►

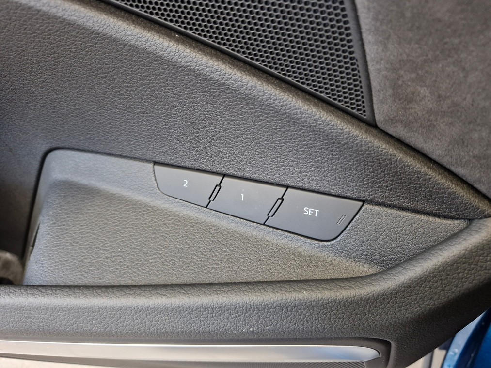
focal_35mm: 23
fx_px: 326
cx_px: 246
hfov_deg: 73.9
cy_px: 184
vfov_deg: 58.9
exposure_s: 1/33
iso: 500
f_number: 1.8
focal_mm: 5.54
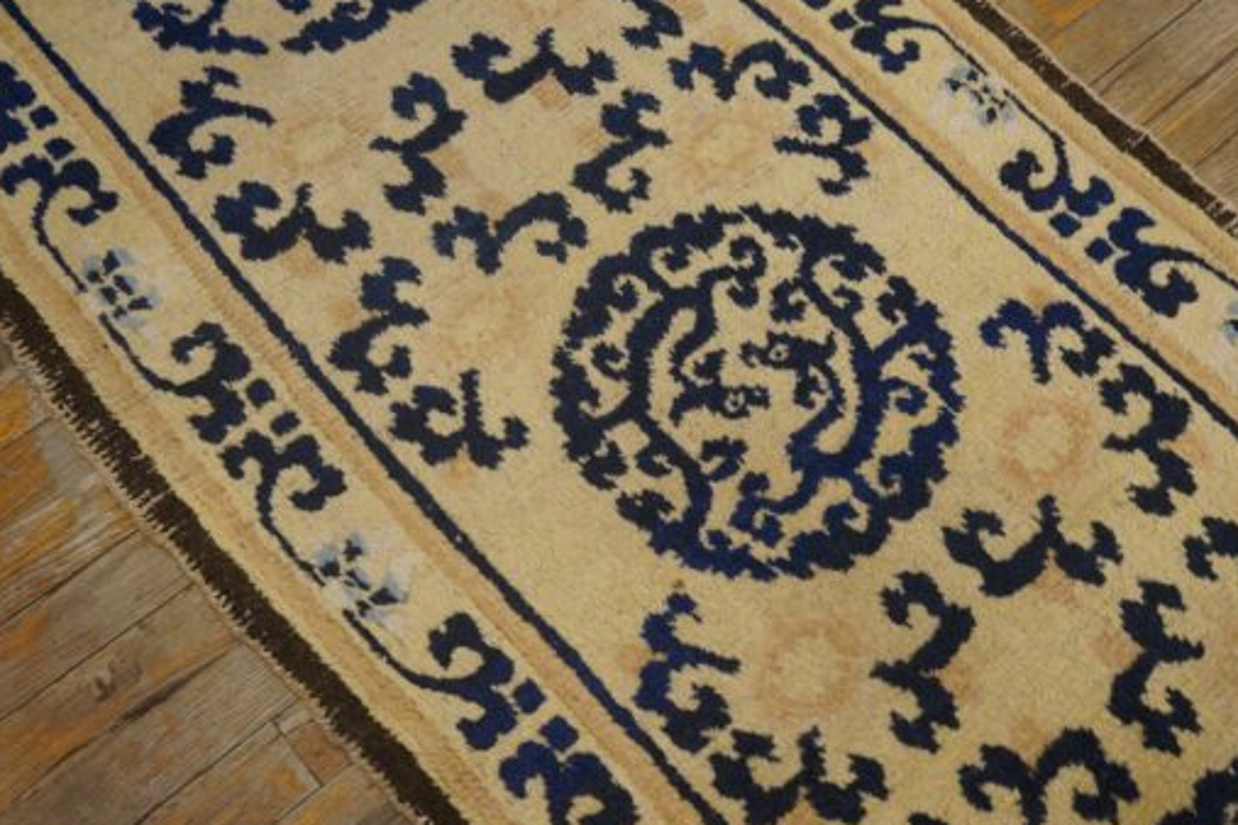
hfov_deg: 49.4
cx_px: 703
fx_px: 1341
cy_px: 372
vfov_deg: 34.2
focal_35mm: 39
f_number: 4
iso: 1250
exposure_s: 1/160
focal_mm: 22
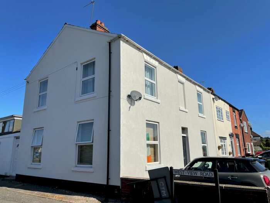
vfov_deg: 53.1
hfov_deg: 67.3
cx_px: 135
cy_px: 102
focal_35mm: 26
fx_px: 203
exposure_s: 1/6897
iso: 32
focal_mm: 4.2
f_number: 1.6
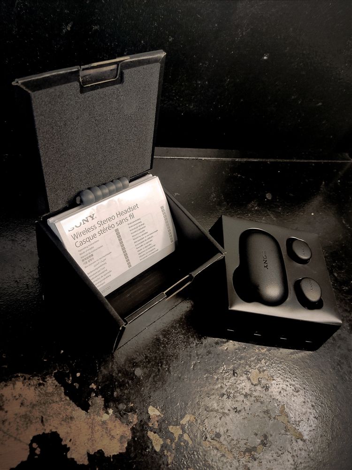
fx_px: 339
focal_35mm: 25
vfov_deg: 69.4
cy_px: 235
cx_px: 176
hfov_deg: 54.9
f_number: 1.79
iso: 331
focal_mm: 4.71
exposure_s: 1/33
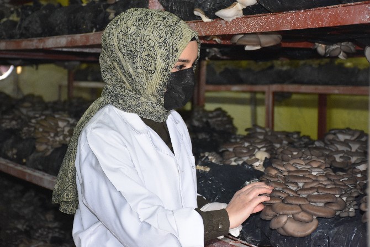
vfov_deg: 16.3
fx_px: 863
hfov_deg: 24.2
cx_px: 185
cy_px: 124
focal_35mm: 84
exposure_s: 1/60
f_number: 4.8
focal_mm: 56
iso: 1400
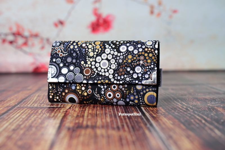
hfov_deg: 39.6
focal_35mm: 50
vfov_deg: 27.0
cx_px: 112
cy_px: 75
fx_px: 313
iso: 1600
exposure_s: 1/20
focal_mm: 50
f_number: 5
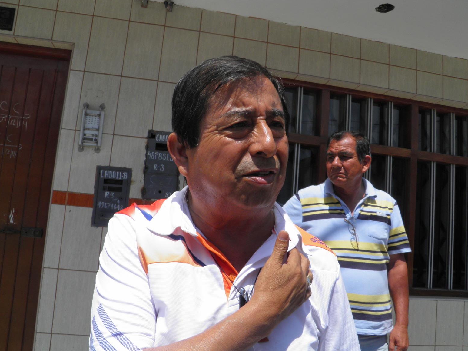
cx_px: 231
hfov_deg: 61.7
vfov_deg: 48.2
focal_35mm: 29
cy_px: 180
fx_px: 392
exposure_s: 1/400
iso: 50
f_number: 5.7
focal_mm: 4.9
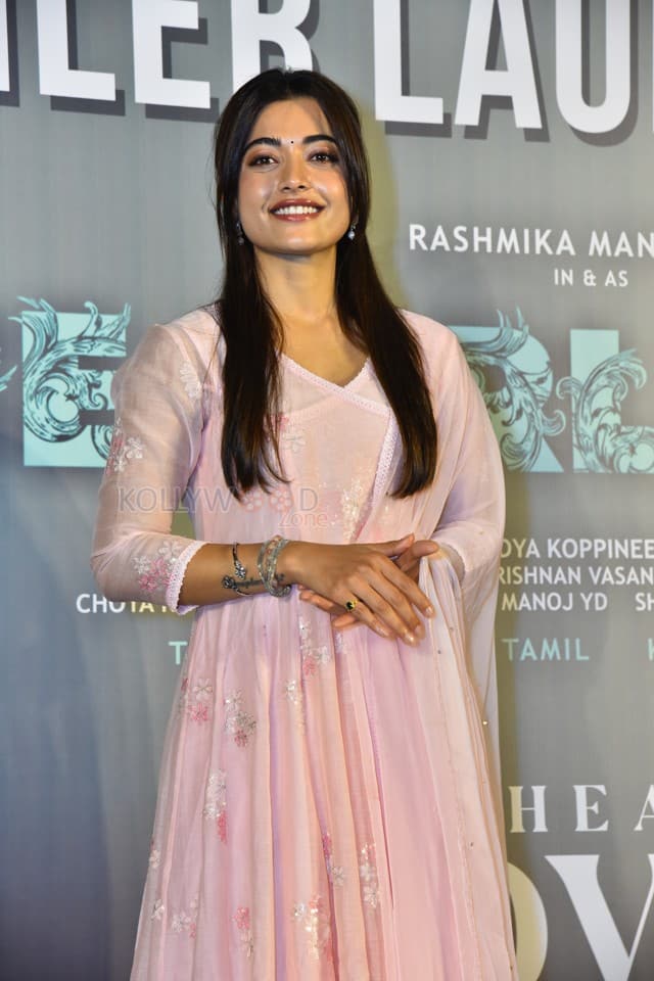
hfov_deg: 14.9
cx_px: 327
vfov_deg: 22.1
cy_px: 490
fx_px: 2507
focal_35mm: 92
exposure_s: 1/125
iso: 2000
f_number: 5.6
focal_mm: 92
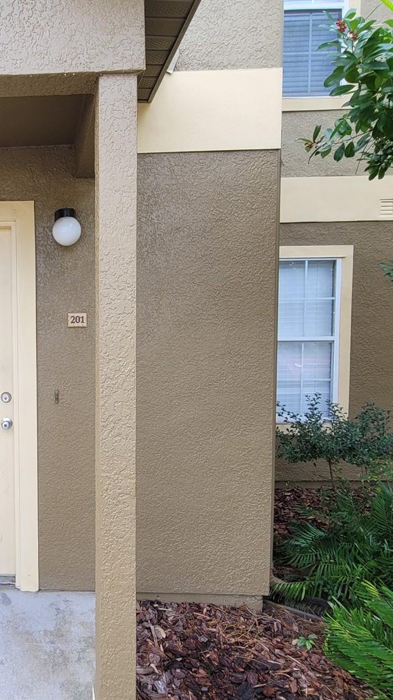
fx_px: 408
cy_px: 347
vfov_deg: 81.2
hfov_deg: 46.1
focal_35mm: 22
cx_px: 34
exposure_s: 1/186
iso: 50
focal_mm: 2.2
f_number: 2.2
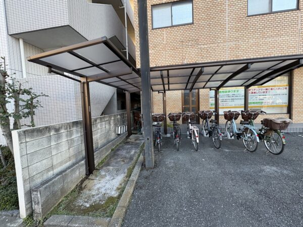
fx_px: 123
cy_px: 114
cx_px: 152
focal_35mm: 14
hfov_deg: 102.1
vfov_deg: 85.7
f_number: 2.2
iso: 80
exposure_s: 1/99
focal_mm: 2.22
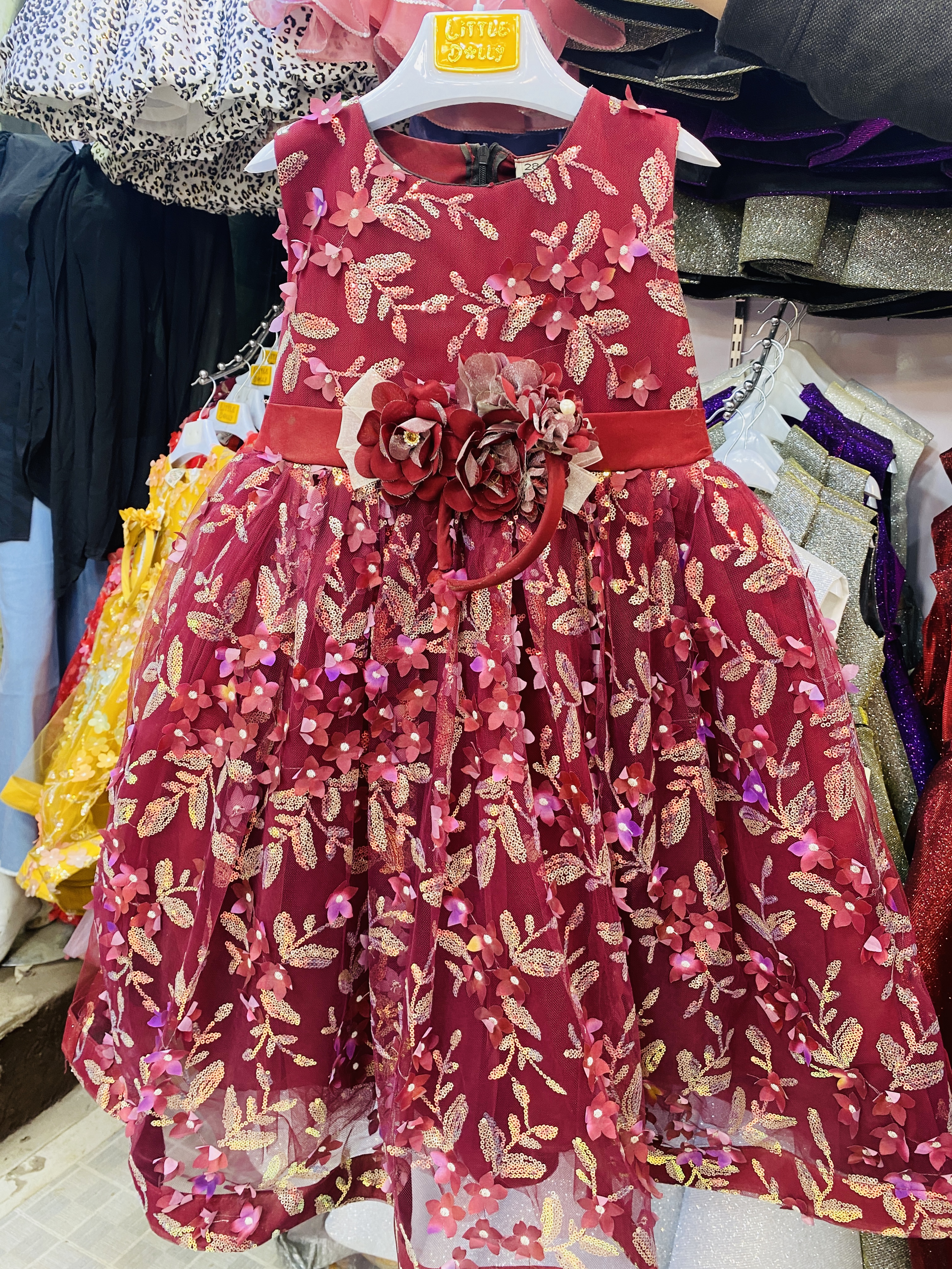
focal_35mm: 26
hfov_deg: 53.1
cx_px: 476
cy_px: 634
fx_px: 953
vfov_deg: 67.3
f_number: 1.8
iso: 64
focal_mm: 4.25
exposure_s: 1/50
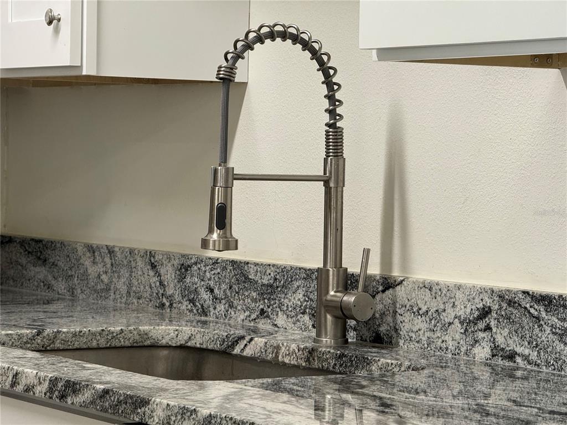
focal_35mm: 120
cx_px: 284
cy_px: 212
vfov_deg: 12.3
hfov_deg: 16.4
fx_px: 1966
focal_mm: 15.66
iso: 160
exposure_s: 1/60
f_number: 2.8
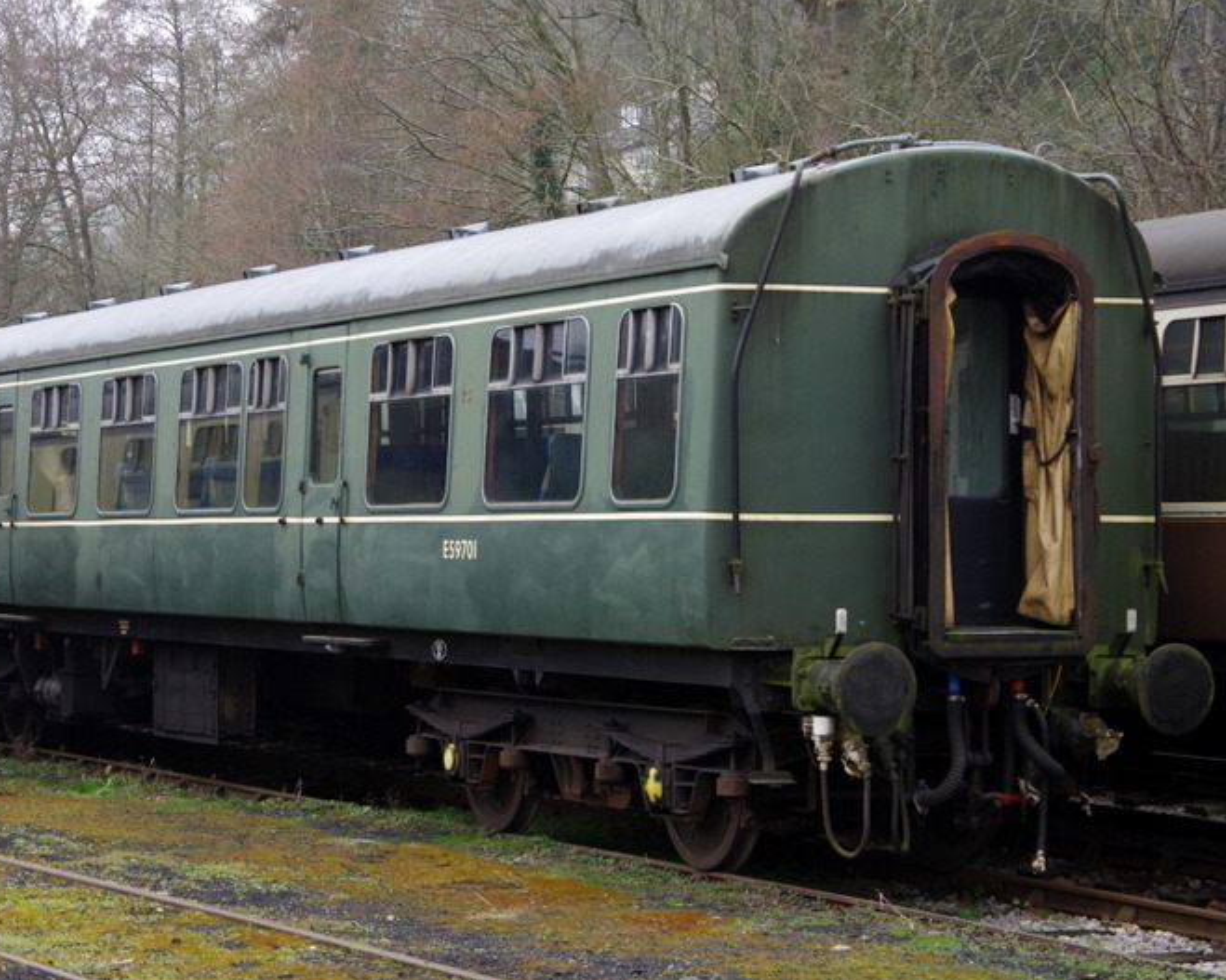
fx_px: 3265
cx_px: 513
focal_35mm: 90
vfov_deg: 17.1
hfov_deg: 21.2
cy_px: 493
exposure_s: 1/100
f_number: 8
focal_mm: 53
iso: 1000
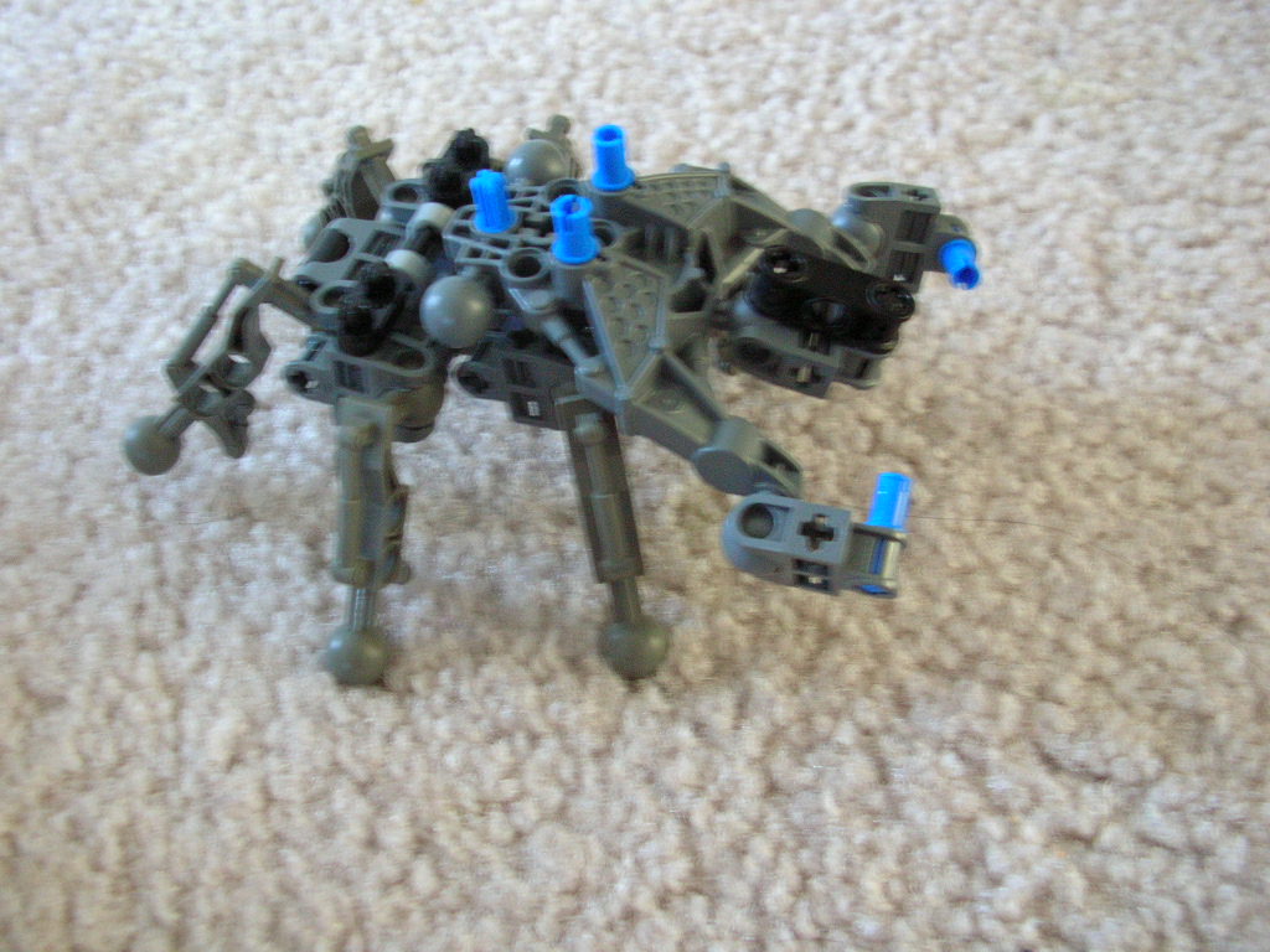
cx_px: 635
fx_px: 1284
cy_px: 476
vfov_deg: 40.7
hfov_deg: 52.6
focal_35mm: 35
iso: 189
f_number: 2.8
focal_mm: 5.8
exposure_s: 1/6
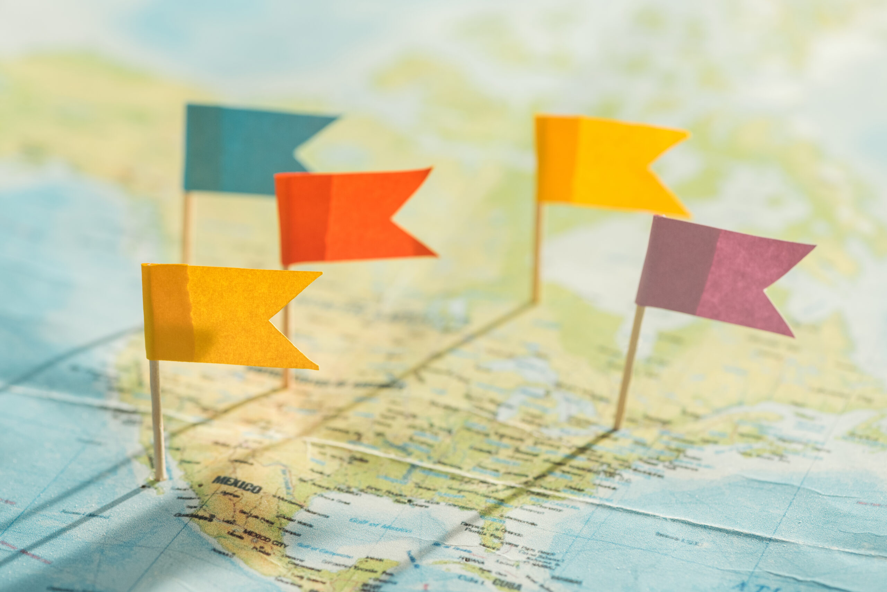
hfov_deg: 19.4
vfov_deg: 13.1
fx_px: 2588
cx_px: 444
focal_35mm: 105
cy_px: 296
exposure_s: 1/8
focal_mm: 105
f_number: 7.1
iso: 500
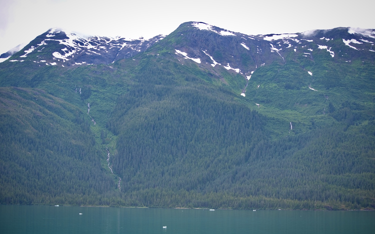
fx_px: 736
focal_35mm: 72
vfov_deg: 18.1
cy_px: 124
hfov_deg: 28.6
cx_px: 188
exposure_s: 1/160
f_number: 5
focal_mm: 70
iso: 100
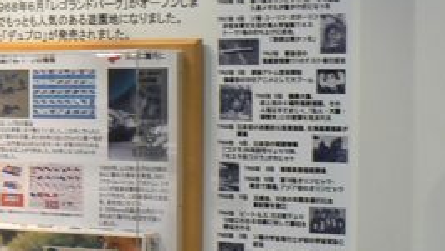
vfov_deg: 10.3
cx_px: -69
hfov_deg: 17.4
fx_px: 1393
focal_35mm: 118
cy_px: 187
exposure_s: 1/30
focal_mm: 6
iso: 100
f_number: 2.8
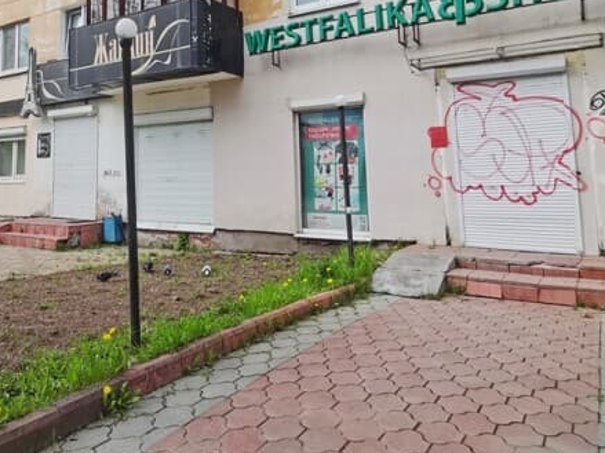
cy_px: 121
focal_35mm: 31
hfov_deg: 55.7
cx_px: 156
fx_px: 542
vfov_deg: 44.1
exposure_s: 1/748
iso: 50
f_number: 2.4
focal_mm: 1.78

◄

◆ WHAT IS EXPECTED
Please repeat each line above exactly as it appears, but omit the pictures.

◆ PROBLEM SOLUTION
focal_35mm: 23
fx_px: 326
cx_px: 246
hfov_deg: 73.9
cy_px: 184
vfov_deg: 58.9
exposure_s: 1/33
iso: 500
f_number: 1.8
focal_mm: 5.54
hfov_deg: 49.4
cx_px: 703
fx_px: 1341
cy_px: 372
vfov_deg: 34.2
focal_35mm: 39
f_number: 4
iso: 1250
exposure_s: 1/160
focal_mm: 22
vfov_deg: 53.1
hfov_deg: 67.3
cx_px: 135
cy_px: 102
focal_35mm: 26
fx_px: 203
exposure_s: 1/6897
iso: 32
focal_mm: 4.2
f_number: 1.6
fx_px: 339
focal_35mm: 25
vfov_deg: 69.4
cy_px: 235
cx_px: 176
hfov_deg: 54.9
f_number: 1.79
iso: 331
focal_mm: 4.71
exposure_s: 1/33
vfov_deg: 16.3
fx_px: 863
hfov_deg: 24.2
cx_px: 185
cy_px: 124
focal_35mm: 84
exposure_s: 1/60
f_number: 4.8
focal_mm: 56
iso: 1400
hfov_deg: 39.6
focal_35mm: 50
vfov_deg: 27.0
cx_px: 112
cy_px: 75
fx_px: 313
iso: 1600
exposure_s: 1/20
focal_mm: 50
f_number: 5
cx_px: 231
hfov_deg: 61.7
vfov_deg: 48.2
focal_35mm: 29
cy_px: 180
fx_px: 392
exposure_s: 1/400
iso: 50
f_number: 5.7
focal_mm: 4.9
hfov_deg: 14.9
cx_px: 327
vfov_deg: 22.1
cy_px: 490
fx_px: 2507
focal_35mm: 92
exposure_s: 1/125
iso: 2000
f_number: 5.6
focal_mm: 92
fx_px: 408
cy_px: 347
vfov_deg: 81.2
hfov_deg: 46.1
focal_35mm: 22
cx_px: 34
exposure_s: 1/186
iso: 50
focal_mm: 2.2
f_number: 2.2
fx_px: 123
cy_px: 114
cx_px: 152
focal_35mm: 14
hfov_deg: 102.1
vfov_deg: 85.7
f_number: 2.2
iso: 80
exposure_s: 1/99
focal_mm: 2.22
focal_35mm: 26
hfov_deg: 53.1
cx_px: 476
cy_px: 634
fx_px: 953
vfov_deg: 67.3
f_number: 1.8
iso: 64
focal_mm: 4.25
exposure_s: 1/50
focal_35mm: 120
cx_px: 284
cy_px: 212
vfov_deg: 12.3
hfov_deg: 16.4
fx_px: 1966
focal_mm: 15.66
iso: 160
exposure_s: 1/60
f_number: 2.8
fx_px: 3265
cx_px: 513
focal_35mm: 90
vfov_deg: 17.1
hfov_deg: 21.2
cy_px: 493
exposure_s: 1/100
f_number: 8
focal_mm: 53
iso: 1000
cx_px: 635
fx_px: 1284
cy_px: 476
vfov_deg: 40.7
hfov_deg: 52.6
focal_35mm: 35
iso: 189
f_number: 2.8
focal_mm: 5.8
exposure_s: 1/6
hfov_deg: 19.4
vfov_deg: 13.1
fx_px: 2588
cx_px: 444
focal_35mm: 105
cy_px: 296
exposure_s: 1/8
focal_mm: 105
f_number: 7.1
iso: 500
fx_px: 736
focal_35mm: 72
vfov_deg: 18.1
cy_px: 124
hfov_deg: 28.6
cx_px: 188
exposure_s: 1/160
f_number: 5
focal_mm: 70
iso: 100
vfov_deg: 10.3
cx_px: -69
hfov_deg: 17.4
fx_px: 1393
focal_35mm: 118
cy_px: 187
exposure_s: 1/30
focal_mm: 6
iso: 100
f_number: 2.8
cy_px: 121
focal_35mm: 31
hfov_deg: 55.7
cx_px: 156
fx_px: 542
vfov_deg: 44.1
exposure_s: 1/748
iso: 50
f_number: 2.4
focal_mm: 1.78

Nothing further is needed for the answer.